[Work instructions]
From the first line to the last, restate the material word for word; pictures stay out.
==== Stored data ====
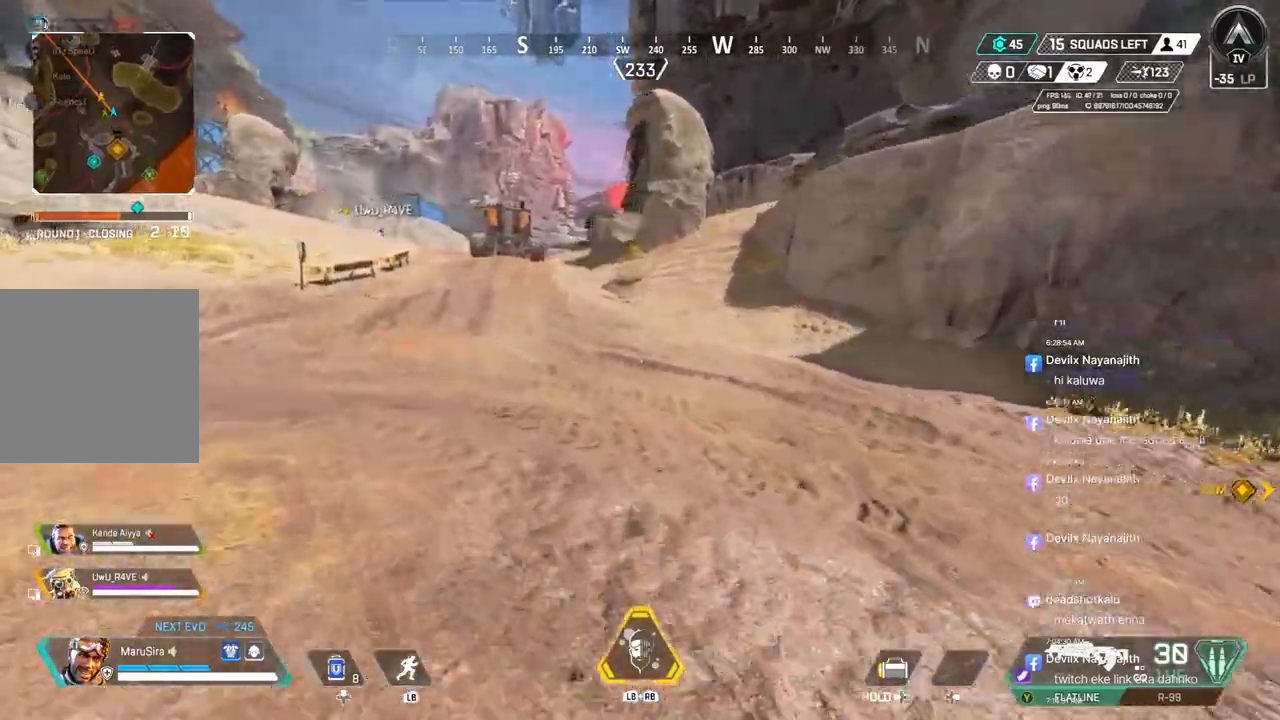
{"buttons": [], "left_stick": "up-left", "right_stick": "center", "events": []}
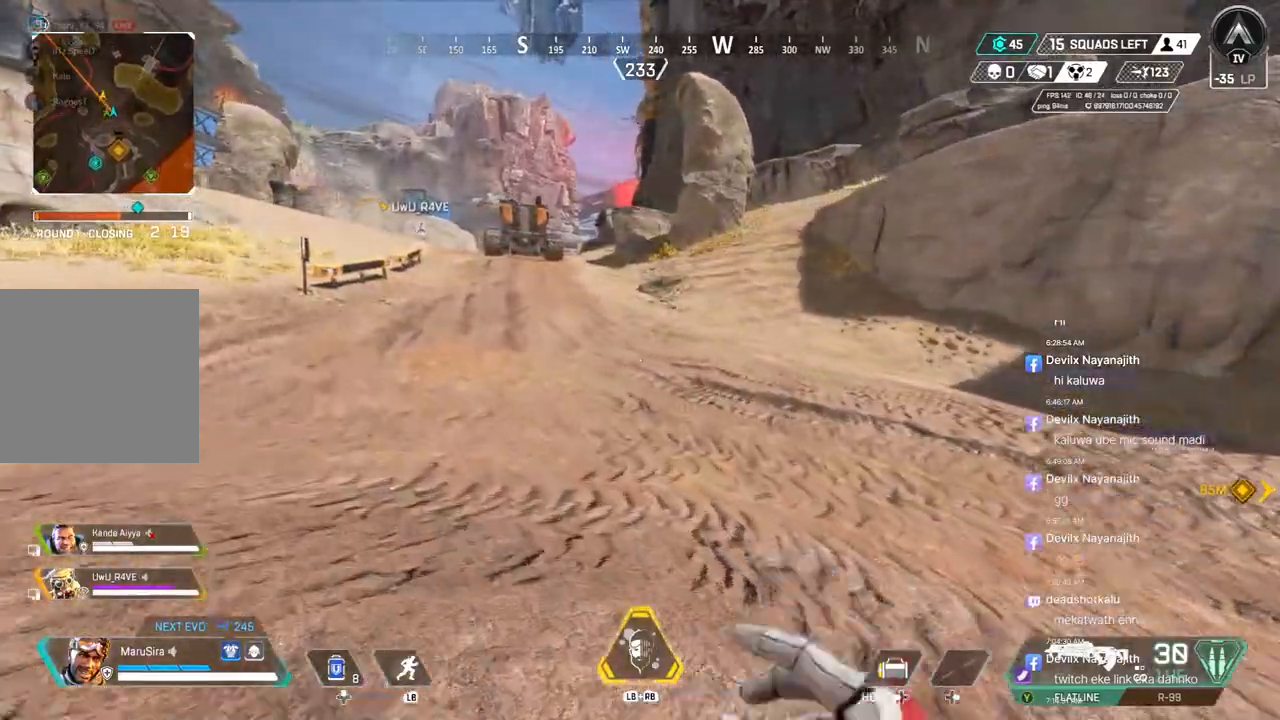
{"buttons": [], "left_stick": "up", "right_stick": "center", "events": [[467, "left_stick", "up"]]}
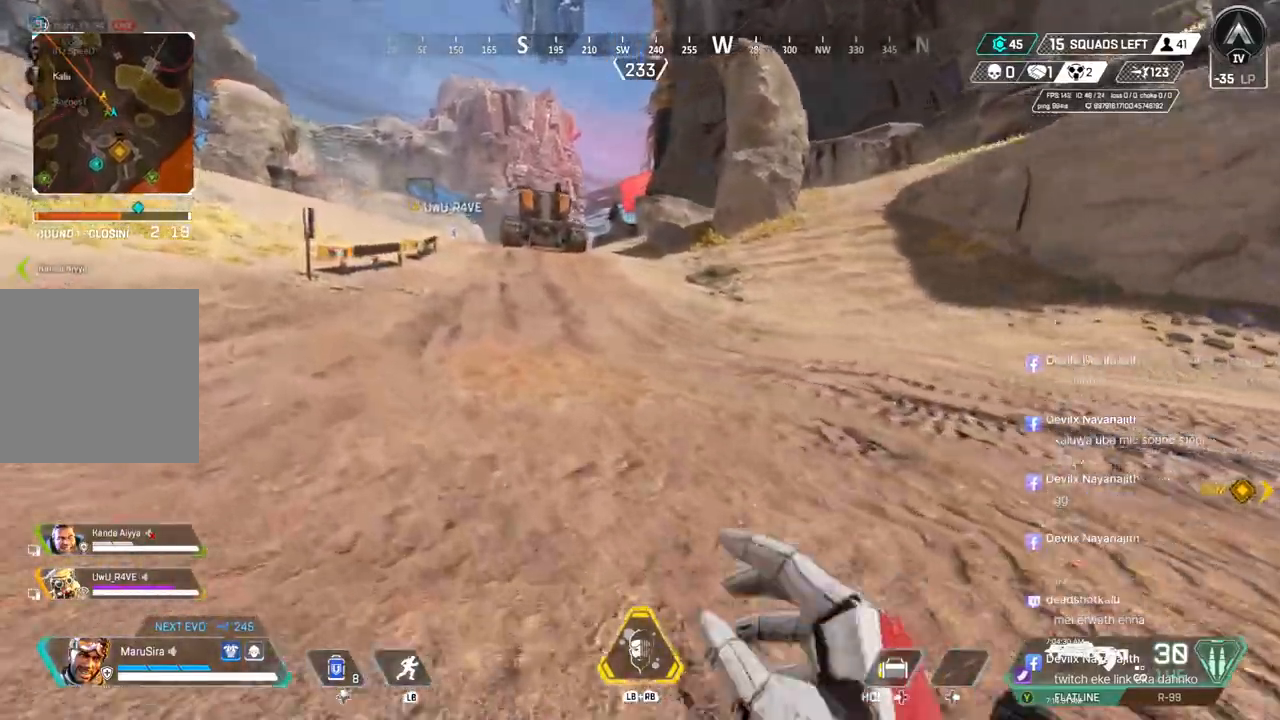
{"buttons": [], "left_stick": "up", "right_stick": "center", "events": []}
====
[Solution to this exercise]
{"buttons": [], "left_stick": "up-left", "right_stick": "center", "events": []}
{"buttons": [], "left_stick": "up", "right_stick": "center", "events": [[467, "left_stick", "up"]]}
{"buttons": [], "left_stick": "up", "right_stick": "center", "events": []}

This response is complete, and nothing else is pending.